Texte fourni —
○ ○ ○ ○

Agrandir les constructions existantes ne constitue pas une extension d’urbanisation (CE 18 juillet 03 avril 2020, n°419139)

En l’espèce, par un arrêté du 17 octobre 2013, le maire de l’Ile-de-Batz a délivré à M. D… un permis de construire pour l’édification d’une maison d’habitation à l’endroit d’un espace remarquable au sens de l’article L. 146-6 du code de l’urbanisme alors en vigueur et reconnu comme tel par le schéma de cohérence territoriale (SCOT) du Léon, comme l’ensemble de l’île de Batz.

Par un arrêté du 13 décembre 2013, le maire a également accordé à M. et Mme E… un permis de construire pour l’édification d’une maison d’habitation sur une parcelle relevant de la même section (AC) et du même lieu-dit  » Mezou Grannog « .

Enfin, par un arrêté du 23 décembre 2013, le maire a accordé à M. H… un permis de construire pour l’extension d’une maison d’habitation sur une parcelle cadastrée section AC au même lieu-dit  » Mezou Grannog « .

C’est ainsi que M. F, propriétaire de terrains non constructibles situés à proximité des terrains d’assiette des projets litigieux, a saisi le tribunal administratif de Rennes aux fins d’annulation des arrêtés de permis de construire. Par trois jugements du 11 juillet 2014, le Tribunal administratif a annulé les arrêtés des 17 octobre et 13 décembre 2013 et rejeté la demande de M. F… dirigée contre l’arrêté du 23 décembre 2013.

Par une décision du 28 avril 2017, le Conseil d’Etat, statuant au contentieux a annulé les arrêts du 24 juillet 2015 par lesquels la cour administrative d’appel de Nantes a, au motif que M. F… ne justifiait pas d’un intérêt lui donnant qualité pour agir contre les arrêtés attaqués, annulé les deux premiers jugements et rejeté les deux premières demandes de l’intéressé et rejeté son appel contre le troisième jugement. Par trois pourvois, qu’il y a lieu de joindre pour statuer par une seule décision, M. F… demande au Conseil d’Etat d’annuler les trois arrêts du 19 janvier 2018 de la cour administrative d’appel de Nantes statuant dans le même sens pour le même motif.

○ ○ ○ ○

Objectif de l'exercice — Recopiez tout le passage du texte fourni, depuis « Agrandir les constructions » jusqu'à « l’île de Batz. » inclus.

Données disponibles —
○ ○ ○ ○

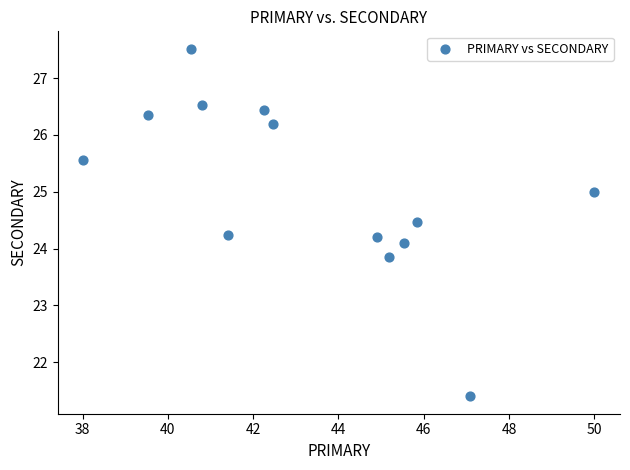

What is the range of X values (max minus min)?

12.0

○ ○ ○ ○

Corrigé détaillé —
Agrandir les constructions existantes ne constitue pas une extension d’urbanisation (CE 18 juillet 03 avril 2020, n°419139)

En l’espèce, par un arrêté du 17 octobre 2013, le maire de l’Ile-de-Batz a délivré à M. D… un permis de construire pour l’édification d’une maison d’habitation à l’endroit d’un espace remarquable au sens de l’article L. 146-6 du code de l’urbanisme alors en vigueur et reconnu comme tel par le schéma de cohérence territoriale (SCOT) du Léon, comme l’ensemble de l’île de Batz.